The prison was only supposed to be one of many stops but we ended up spending a large part of our day there. After we came out, we headed across town towards the river, taking in views of the Independence Monument, the National Museum, the Silver Pagoda and the Royal Palace as the sun started to set. After this we strolled a bit further, stopped for some $2 beer pitchers (saved by walking everywhere ;-) ) and had Amok (Cambodian curry) for dinner on the riverfront.

And at the end of the night we walked it home...


Pictures from Saigon and Phnom Penh will be going up into 2 separate albums as you are reading this, if not already.
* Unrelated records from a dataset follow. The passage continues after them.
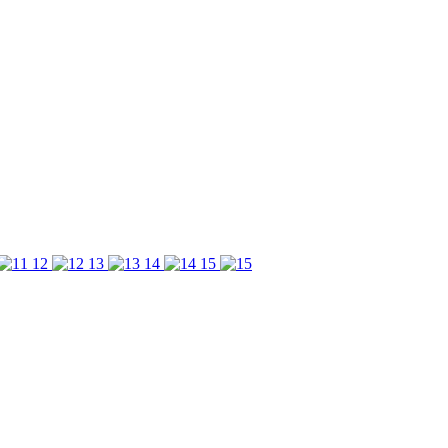
12
13
14
15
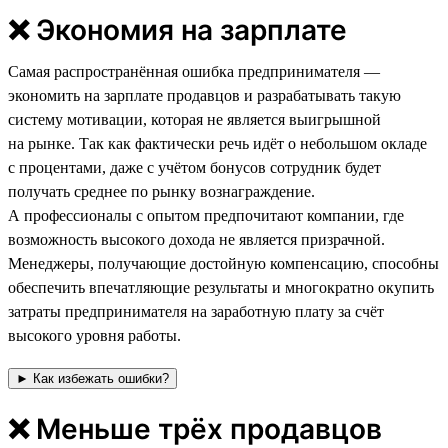
❌ Экономия на зарплате
Самая распространённая ошибка предпринимателя —
экономить на зарплате продавцов и разрабатывать такую
систему мотивации, которая не является выигрышной
на рынке. Так как фактически речь идёт о небольшом окладе
с процентами, даже с учётом бонусов сотрудник будет
получать среднее по рынку вознаграждение.
А профессионалы с опытом предпочитают компании, где
возможность высокого дохода не является призрачной.
Менеджеры, получающие достойную компенсацию, способны
обеспечить впечатляющие результаты и многократно окупить
затраты предпринимателя на заработную плату за счёт
высокого уровня работы.
► Как избежать ошибки?
❌ Меньше трёх продавцов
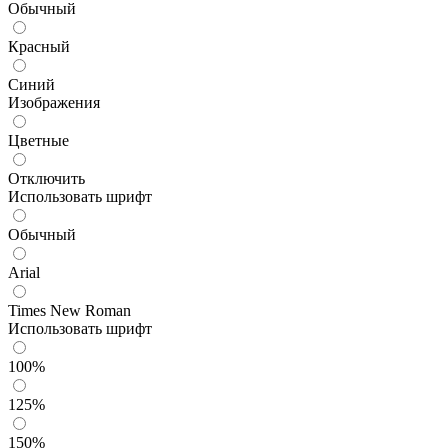
Обычный
Красный
Синий
Изображения
Цветные
Отключить
Использовать шрифт
Обычный
Arial
Times New Roman
Использовать шрифт
100%
125%
150%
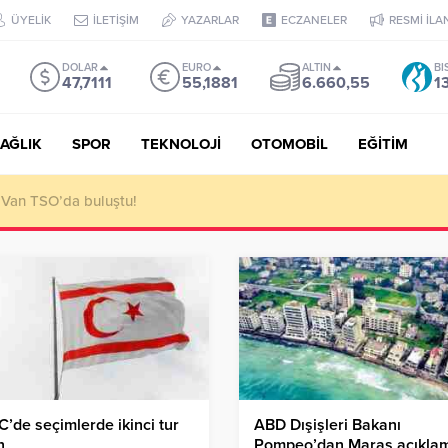
ÜYELİK
İLETİŞİM
YAZARLAR
ECZANELER
RESMİ İLA
DOLAR
EURO
ALTIN
BI
47,7111
55,1881
6.660,55
1
AĞLIK
SPOR
TEKNOLOJİ
OTOMOBİL
EĞİTİM
 ediyoruz!
’de seçimlerde ikinci tur
ABD Dışişleri Bakanı
n
Pompeo’dan Maraş açıkla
Hope you enjoy, as always your thoughts and comments are appreciated and yeah, expected, so get on it :-)


Fruit trees in the little park we found
Shot of Bitexco Tower from the park
Little park thing where we almost lost the bag
Us checking out the Saigon nightlife on night 1


February 17, 2013
Very enjoyable read!We are heading to Cambodia on March 8 - Phnom Penh & Siem Reap. I'm really torn about going to the Killing Fields & the Genocide Museum. We were in Vietnam in 2011 and visited the War Remnants Museum and I'm not sure I could handle S21. Anyway, I have 3 more weeks of reading people's blogs to decide By the way, I'm old enough to remember reading about the horrors in Cambodia as they were happening. This was the first of your blog that I've read and very much look forward to reading it all. Enjoy every moment of your travels! Oh yes, my husband wants to know where we had $2 pitchers?!
The Gentleman:
February 18, 2013
Thanks for the feedback Dorien! Whether you choose to do The Killing Fields and S21 or not you will have a great time in Cambodia don't worry! The $2 pitchers were in Phnom Penh in a restaurant on the riverside right by the Royal Palace. There are numerous places that do them as well though so I'm sure you'll have no problem finding one!
Jonathan McArdle:
February 21, 2013
Bro just give me a paragraph not a frickin essay.
The Gentleman:
February 21, 2013
Ha you try fitting a week's travelling into a paragraph! I made the new one shorter for you! x
April 9, 2013

It was very interesting to read your blog. I have some questions regarding a hotel and attractions. I want to hear your opinion if that is ok. I am going to Cambodia on September this year. Besides Cambodia, Thailand and Vietnam are also listed to be visited. But still I have a question about a hotel you might have seen during your visit in Siem Reap. I booked the following hotel: Tara Angkor Hotel. You know if it is a good hotel? I heard good stories about it. What are the best attractions to visit in Siem Reap and in the surrounding?